* _WORKING DATA_

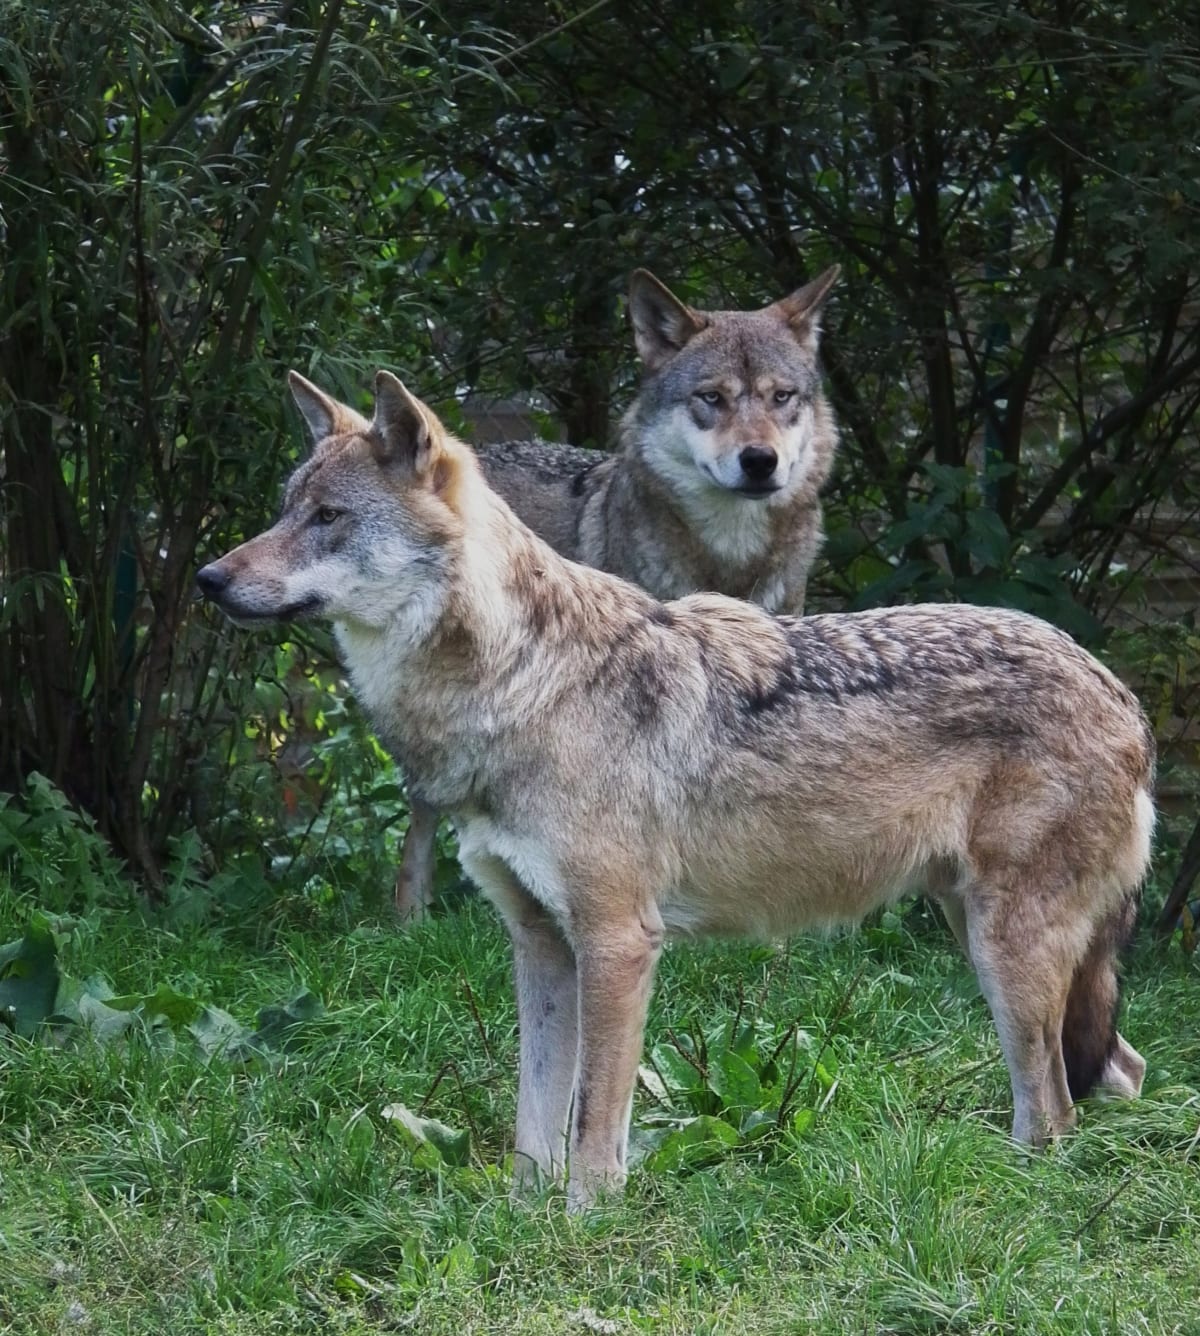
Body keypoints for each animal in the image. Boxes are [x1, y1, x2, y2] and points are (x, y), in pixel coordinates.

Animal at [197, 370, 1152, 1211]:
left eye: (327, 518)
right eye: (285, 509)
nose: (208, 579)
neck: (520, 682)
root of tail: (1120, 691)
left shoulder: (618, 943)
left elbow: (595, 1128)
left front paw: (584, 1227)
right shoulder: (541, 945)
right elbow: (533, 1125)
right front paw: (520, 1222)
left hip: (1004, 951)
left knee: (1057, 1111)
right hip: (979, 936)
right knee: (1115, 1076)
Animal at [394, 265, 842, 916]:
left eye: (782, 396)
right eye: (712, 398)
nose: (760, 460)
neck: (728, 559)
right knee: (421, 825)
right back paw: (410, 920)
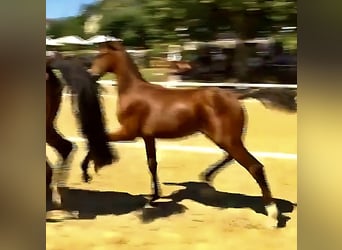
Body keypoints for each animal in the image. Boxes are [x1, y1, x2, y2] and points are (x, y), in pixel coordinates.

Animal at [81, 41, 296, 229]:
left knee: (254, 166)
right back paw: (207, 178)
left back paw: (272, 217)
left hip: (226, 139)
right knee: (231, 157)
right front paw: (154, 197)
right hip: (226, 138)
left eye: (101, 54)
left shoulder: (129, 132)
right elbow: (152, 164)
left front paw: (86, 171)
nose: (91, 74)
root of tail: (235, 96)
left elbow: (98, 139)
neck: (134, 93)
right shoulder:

* _TASK REQUIREMENTS_
Which lines of the listing above hold the word "front"? Copy each of them.

* _RESULT FOR THIS TASK_
left front paw: (584, 1227)
right front paw: (520, 1222)
right front paw: (154, 197)
left front paw: (86, 171)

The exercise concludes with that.